## Begin Data listing

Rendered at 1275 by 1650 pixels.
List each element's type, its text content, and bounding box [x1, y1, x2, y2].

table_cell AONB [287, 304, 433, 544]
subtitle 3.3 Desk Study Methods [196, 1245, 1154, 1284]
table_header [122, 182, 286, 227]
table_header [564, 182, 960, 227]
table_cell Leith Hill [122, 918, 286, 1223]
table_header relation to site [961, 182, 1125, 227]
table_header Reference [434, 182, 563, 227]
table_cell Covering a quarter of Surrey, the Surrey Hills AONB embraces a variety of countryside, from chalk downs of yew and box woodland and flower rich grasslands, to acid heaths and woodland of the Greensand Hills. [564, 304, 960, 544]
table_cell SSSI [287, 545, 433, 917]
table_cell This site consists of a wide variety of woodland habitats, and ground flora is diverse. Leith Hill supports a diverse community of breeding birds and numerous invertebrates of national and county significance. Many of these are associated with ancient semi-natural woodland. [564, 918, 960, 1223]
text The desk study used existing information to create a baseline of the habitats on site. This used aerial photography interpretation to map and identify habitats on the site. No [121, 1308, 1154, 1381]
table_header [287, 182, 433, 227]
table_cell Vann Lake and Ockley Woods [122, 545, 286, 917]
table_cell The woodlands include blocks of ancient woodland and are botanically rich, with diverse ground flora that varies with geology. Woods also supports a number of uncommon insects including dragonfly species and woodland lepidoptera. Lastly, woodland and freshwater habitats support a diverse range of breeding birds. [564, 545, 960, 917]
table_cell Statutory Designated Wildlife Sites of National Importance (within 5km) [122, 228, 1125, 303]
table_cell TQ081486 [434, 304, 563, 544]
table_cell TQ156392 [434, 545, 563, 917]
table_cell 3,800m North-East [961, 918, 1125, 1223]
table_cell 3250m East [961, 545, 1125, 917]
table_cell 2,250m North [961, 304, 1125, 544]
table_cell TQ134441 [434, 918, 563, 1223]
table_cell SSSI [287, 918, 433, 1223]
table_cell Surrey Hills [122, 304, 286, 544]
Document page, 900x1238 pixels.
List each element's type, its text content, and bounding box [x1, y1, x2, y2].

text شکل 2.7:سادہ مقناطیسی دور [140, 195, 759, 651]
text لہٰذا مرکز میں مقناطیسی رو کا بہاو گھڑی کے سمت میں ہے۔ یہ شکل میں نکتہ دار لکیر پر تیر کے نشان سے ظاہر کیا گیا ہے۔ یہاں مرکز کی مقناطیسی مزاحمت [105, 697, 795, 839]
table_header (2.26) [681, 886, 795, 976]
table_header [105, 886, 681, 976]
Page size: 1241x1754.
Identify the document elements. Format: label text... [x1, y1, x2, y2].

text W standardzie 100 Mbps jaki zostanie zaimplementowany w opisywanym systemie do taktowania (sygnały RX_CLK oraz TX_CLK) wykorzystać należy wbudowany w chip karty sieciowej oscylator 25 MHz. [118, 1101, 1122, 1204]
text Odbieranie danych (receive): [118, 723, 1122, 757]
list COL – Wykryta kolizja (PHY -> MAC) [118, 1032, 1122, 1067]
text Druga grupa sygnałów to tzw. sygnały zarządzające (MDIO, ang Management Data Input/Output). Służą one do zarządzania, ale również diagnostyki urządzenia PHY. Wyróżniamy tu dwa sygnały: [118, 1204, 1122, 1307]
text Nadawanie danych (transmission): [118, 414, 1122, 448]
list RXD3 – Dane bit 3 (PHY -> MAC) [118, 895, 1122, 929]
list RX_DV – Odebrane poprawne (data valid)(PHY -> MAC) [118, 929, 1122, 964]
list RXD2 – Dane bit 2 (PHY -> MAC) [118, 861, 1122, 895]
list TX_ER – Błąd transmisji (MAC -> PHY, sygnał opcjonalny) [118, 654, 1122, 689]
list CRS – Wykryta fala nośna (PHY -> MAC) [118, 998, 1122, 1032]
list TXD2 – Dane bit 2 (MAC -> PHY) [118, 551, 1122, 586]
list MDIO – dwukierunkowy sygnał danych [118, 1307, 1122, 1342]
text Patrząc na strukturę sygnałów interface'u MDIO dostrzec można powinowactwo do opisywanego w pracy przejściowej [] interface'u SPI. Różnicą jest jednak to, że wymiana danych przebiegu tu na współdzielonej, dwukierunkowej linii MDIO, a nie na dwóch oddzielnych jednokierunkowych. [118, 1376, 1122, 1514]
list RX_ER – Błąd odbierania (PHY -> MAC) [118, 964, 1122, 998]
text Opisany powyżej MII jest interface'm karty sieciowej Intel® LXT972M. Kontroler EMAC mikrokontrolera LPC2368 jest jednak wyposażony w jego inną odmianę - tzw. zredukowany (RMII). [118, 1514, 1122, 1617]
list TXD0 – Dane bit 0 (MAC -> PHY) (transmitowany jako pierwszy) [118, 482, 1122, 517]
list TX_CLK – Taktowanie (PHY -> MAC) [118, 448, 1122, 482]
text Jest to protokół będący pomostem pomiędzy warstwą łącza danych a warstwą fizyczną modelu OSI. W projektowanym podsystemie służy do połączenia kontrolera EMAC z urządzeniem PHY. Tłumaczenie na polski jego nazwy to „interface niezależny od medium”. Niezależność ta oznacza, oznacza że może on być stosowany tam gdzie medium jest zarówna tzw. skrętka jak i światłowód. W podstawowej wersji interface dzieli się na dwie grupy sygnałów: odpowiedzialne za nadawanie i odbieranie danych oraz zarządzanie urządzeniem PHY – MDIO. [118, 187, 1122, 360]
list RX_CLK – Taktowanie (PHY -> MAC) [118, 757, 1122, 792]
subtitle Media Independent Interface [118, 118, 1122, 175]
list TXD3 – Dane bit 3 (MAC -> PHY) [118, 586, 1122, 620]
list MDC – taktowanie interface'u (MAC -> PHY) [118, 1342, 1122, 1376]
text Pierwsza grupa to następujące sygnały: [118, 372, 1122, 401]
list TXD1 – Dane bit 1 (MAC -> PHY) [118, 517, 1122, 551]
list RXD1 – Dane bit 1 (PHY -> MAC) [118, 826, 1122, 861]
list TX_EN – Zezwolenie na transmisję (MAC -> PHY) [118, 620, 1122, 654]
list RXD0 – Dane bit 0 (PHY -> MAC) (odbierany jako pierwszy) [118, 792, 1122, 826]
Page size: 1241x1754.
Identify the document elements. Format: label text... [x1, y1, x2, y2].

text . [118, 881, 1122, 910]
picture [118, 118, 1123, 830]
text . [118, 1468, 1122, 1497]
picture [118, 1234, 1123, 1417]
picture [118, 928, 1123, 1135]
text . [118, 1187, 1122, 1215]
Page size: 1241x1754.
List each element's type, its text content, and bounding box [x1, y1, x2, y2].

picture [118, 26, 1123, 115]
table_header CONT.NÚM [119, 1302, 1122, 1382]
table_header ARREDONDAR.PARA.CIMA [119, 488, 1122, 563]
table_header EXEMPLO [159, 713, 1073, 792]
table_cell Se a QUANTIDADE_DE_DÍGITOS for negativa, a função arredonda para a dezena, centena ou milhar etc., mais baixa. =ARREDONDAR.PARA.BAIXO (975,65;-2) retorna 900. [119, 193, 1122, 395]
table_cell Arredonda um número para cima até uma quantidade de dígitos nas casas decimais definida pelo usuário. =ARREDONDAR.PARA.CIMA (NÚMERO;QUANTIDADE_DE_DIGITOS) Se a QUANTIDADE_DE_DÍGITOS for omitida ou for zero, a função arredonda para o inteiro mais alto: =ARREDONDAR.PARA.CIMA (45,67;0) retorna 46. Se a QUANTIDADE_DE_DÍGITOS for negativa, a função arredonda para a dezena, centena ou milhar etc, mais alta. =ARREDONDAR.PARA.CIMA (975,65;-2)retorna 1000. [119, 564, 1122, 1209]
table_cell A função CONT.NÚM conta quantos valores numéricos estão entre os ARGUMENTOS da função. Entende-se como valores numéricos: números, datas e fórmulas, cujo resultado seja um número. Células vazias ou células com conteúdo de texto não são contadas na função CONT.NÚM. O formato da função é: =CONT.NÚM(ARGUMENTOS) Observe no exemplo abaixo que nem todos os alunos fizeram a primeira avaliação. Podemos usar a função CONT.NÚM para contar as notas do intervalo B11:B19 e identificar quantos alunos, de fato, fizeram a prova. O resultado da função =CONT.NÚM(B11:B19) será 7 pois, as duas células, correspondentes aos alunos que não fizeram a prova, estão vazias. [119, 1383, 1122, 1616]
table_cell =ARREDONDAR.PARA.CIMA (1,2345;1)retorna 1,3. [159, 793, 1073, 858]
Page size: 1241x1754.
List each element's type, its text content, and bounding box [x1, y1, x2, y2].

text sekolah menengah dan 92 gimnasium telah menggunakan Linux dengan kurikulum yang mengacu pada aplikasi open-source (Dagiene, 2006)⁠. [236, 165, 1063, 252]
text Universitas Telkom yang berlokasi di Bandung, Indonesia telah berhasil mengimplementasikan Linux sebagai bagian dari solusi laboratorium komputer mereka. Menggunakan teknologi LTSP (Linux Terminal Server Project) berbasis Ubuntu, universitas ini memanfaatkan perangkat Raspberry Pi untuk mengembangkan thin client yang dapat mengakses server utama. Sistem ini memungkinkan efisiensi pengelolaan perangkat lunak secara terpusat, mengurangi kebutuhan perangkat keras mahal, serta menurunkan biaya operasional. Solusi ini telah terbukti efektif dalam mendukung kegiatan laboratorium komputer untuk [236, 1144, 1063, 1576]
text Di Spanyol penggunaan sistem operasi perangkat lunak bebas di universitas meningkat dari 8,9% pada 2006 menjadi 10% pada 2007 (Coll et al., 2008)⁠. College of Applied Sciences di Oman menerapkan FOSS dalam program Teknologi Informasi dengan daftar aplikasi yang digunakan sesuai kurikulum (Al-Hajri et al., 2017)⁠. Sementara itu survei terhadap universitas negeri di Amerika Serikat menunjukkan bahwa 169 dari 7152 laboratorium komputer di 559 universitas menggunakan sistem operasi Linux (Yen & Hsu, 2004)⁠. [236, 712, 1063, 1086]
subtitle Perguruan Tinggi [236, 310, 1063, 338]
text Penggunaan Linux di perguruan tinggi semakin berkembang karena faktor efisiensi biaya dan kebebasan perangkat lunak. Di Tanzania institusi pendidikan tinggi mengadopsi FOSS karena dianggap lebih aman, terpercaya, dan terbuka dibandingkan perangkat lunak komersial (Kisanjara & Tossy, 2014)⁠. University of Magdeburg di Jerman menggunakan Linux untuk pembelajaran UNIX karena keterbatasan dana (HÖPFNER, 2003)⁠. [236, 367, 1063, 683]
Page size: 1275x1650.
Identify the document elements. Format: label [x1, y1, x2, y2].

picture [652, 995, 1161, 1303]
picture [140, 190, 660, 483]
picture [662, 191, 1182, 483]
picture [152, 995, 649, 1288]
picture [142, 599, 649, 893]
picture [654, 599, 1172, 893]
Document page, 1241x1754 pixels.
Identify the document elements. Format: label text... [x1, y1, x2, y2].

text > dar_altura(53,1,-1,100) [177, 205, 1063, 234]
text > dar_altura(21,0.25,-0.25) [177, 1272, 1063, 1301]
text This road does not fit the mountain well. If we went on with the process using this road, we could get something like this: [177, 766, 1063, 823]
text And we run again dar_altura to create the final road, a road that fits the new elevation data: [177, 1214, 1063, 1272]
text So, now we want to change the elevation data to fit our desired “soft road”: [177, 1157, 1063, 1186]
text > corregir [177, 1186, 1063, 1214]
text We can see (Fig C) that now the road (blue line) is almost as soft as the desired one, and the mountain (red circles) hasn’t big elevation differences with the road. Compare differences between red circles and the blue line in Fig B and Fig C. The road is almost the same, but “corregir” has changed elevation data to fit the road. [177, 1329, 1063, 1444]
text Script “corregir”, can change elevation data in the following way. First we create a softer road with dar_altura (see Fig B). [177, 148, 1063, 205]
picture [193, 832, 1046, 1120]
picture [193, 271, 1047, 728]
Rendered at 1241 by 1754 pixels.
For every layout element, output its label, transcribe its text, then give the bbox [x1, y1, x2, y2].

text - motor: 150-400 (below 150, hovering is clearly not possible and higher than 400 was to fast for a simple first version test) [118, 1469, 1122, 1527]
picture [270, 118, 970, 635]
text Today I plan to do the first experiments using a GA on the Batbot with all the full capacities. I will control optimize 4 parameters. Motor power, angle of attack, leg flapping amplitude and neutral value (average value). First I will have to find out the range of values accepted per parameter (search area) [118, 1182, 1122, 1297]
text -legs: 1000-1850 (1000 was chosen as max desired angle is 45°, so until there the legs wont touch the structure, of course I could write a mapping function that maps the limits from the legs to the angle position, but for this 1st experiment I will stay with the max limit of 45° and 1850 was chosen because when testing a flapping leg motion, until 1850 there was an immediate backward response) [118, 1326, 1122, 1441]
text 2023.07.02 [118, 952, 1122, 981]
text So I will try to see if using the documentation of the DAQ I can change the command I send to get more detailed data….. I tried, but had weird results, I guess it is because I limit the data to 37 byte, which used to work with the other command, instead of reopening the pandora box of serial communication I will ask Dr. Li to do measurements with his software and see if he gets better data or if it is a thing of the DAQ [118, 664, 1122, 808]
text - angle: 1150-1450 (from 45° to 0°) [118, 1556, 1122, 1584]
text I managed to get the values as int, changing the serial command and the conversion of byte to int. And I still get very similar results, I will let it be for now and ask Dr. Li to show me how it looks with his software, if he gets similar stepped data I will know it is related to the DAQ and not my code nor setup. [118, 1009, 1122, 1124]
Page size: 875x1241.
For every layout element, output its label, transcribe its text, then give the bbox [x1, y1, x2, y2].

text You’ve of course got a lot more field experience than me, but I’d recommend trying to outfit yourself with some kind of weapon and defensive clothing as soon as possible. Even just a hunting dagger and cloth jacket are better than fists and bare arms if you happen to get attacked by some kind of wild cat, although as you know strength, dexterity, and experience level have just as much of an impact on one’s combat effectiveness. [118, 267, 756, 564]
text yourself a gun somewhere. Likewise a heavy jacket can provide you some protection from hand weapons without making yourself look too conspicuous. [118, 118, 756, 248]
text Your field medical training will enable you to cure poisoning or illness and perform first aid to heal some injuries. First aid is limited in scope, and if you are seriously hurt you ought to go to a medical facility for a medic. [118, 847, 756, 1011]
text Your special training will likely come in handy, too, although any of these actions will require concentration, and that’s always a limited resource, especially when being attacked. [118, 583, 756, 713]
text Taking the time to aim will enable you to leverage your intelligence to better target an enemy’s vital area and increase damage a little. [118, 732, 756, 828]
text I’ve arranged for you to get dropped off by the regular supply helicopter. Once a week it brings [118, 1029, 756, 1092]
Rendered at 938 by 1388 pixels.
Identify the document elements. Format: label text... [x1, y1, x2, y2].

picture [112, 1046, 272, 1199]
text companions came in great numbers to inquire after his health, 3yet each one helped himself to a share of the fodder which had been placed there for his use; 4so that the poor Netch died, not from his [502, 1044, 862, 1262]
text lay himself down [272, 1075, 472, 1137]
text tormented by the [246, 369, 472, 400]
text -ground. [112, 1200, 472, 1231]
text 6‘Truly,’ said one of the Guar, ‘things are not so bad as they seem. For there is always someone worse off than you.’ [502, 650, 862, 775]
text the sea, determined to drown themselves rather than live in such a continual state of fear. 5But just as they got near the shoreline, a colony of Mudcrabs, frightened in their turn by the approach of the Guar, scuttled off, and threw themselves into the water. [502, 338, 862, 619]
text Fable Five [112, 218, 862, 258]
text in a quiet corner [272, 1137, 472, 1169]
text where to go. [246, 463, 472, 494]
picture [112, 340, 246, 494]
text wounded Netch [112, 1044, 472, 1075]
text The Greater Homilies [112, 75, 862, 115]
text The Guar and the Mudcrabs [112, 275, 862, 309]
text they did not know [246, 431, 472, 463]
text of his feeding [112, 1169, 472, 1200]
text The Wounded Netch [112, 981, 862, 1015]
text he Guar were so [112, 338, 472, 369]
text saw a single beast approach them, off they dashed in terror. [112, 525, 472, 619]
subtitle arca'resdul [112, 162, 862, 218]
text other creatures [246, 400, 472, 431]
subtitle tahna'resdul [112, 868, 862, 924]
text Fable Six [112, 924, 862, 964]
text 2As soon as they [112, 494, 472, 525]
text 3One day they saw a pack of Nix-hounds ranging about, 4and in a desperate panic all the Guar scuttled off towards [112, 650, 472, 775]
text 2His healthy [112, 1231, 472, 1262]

## End Data listing

◆ **Set task**: Replace "laboratorium komputer" with "lab komputer" in the records from the line with "text sekolah menengah" up to and including the line with "text Universitas Telkom", and write out those lines again with nothing else changed.

◆ **Worked solution**:
text sekolah menengah dan 92 gimnasium telah menggunakan Linux dengan kurikulum yang mengacu pada aplikasi open-source (Dagiene, 2006)⁠. [236, 165, 1063, 252]
text Universitas Telkom yang berlokasi di Bandung, Indonesia telah berhasil mengimplementasikan Linux sebagai bagian dari solusi lab komputer mereka. Menggunakan teknologi LTSP (Linux Terminal Server Project) berbasis Ubuntu, universitas ini memanfaatkan perangkat Raspberry Pi untuk mengembangkan thin client yang dapat mengakses server utama. Sistem ini memungkinkan efisiensi pengelolaan perangkat lunak secara terpusat, mengurangi kebutuhan perangkat keras mahal, serta menurunkan biaya operasional. Solusi ini telah terbukti efektif dalam mendukung kegiatan lab komputer untuk [236, 1144, 1063, 1576]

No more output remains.